Sunday, January 31, 2010

Five sentences

A paragraph, students are being taught, should have five sentences. The first sentence, the topic sentence, announces the subject of the paragraph. The three sentences that follow provide information to support the topic sentence. A concluding sentence summarizes what has been said in the previous four sentences, for the benefit of a reader with an extremely short attention span. Thus students learn how to construct a proper paragraph in five sentences.

Barbara Phillips Long, a devoted reader of this blog, has little patience with this mechanical approach to writing. She pointed out the prevalence of the five-sentence model in a comment on yesterday’s post. She followed up with a private e-mail listing such sources for the practice. They included AllExperts.com, A Test of English as a Foreign Language (TOEFL) prep site, and Mrs. Hicks’s Powerpoint on the paragraph.
Ms. Long doubts that this highly artificial five-paragraph structure appears anywhere outside textbooks.

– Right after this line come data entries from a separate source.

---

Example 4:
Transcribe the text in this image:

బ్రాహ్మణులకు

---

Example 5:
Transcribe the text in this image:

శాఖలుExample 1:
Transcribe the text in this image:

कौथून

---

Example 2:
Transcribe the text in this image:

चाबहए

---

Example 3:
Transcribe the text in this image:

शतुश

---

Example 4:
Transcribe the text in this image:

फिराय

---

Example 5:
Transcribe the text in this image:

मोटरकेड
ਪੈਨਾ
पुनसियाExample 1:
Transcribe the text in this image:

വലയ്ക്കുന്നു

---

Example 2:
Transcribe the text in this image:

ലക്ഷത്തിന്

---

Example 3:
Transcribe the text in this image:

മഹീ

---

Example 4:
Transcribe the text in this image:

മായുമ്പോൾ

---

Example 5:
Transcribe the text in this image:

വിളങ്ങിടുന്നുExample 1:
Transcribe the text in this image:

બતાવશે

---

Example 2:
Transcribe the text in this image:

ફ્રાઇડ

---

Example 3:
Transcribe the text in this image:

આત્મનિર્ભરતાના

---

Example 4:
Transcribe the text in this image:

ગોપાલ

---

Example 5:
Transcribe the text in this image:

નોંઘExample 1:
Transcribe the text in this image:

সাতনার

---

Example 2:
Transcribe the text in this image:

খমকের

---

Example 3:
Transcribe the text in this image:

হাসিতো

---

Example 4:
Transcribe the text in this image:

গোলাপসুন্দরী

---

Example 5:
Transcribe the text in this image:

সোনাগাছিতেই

This Procrustean pedagogy appears to be widespread, with little apparent benefit for students. During the two grisly semesters that I taught freshman composition at Syracuse University in the 1970s, we were hobbled by the requirement to use Sheridan Baker’s Practical Stylist. The “Baker essay” also had a fivefold structure, with a paragraph stating an assertion, three paragraphs of support, and a paragraph of conclusion. The products of this exercise were entirely mechanical and lifeless. Looking at the papers of undergraduates I taught in other classes, I saw little evidence that their schooling in the “Baker essay” had done much to enlarge their powers of argument and organization.

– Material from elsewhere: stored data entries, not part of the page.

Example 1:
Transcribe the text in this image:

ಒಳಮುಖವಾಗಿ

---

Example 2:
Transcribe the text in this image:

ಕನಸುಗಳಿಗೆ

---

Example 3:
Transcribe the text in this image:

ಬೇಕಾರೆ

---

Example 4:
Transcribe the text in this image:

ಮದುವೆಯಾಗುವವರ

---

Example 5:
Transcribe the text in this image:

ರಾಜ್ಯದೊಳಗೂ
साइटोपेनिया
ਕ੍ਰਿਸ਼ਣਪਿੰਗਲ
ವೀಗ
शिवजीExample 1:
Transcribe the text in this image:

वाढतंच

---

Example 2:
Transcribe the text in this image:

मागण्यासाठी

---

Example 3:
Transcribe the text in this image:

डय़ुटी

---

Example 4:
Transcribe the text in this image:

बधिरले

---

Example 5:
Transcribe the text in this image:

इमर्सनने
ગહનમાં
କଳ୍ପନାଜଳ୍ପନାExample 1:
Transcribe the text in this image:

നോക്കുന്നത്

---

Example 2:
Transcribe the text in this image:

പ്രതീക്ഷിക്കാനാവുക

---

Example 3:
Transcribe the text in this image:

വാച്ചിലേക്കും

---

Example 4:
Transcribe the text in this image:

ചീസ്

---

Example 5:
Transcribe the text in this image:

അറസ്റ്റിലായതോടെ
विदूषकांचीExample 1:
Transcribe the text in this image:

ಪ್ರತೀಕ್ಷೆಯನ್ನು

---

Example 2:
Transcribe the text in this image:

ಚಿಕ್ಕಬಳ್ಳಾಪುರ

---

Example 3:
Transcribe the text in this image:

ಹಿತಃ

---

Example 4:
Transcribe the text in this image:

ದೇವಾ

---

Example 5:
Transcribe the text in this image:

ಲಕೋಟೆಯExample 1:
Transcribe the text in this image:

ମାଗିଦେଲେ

As I have said before, mastery of the craft of writing has always been limited to a very small minority. The system of public education that we inherited from the nineteenth and early twentieth centuries (and which has largely broken down) merely aimed to provide the majority of students with enough basic literacy and numeracy to function in an industrial society. Many of my students at Syracuse were less interested in learning, as such, than in acquiring a veneer of private-university status to fit them for the upper middle class. Don’t, pray, tell me that it’s all the fault of the Sixties, because you should remember perfectly well that the Fifties were the era of “Why Johnny Can’t Read” articles. There was no golden age when everyone who got a diploma could write clearly, forcefully, and grammatically.

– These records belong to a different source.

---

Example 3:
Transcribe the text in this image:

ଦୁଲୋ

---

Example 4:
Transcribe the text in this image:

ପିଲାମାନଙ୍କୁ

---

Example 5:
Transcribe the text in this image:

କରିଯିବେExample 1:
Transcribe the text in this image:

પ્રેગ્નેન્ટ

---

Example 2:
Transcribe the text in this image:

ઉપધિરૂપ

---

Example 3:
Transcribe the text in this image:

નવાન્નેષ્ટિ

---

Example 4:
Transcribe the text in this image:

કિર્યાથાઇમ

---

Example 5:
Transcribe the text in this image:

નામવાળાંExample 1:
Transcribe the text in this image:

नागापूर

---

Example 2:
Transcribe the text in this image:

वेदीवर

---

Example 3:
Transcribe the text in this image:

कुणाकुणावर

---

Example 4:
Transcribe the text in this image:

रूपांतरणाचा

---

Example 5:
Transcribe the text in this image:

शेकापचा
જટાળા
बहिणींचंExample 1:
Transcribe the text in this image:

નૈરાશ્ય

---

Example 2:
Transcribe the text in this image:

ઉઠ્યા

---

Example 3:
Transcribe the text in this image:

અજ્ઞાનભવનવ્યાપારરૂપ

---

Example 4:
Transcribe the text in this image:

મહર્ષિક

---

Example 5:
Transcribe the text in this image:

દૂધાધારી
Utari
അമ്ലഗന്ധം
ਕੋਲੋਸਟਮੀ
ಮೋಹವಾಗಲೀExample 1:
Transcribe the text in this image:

In the face of an educational system that shortchanges its students, both the well-off and the poor, we do what we can. In blogs like this one we try to undermine ill-informed dogmatism about grammar and usage. In our classrooms we try to nudge students beyond the silly mechanical formulas that they have been burdened with. In our own writing we try to model an informed and flexible literacy. We know every day as we push the boulder up the hill that it will roll back down again, but we persevere.

For the benefit of those who haven’t noticed, the preceding is a five-paragraph essay in which each paragraph has the five-sentence structure. This is what you want for your children?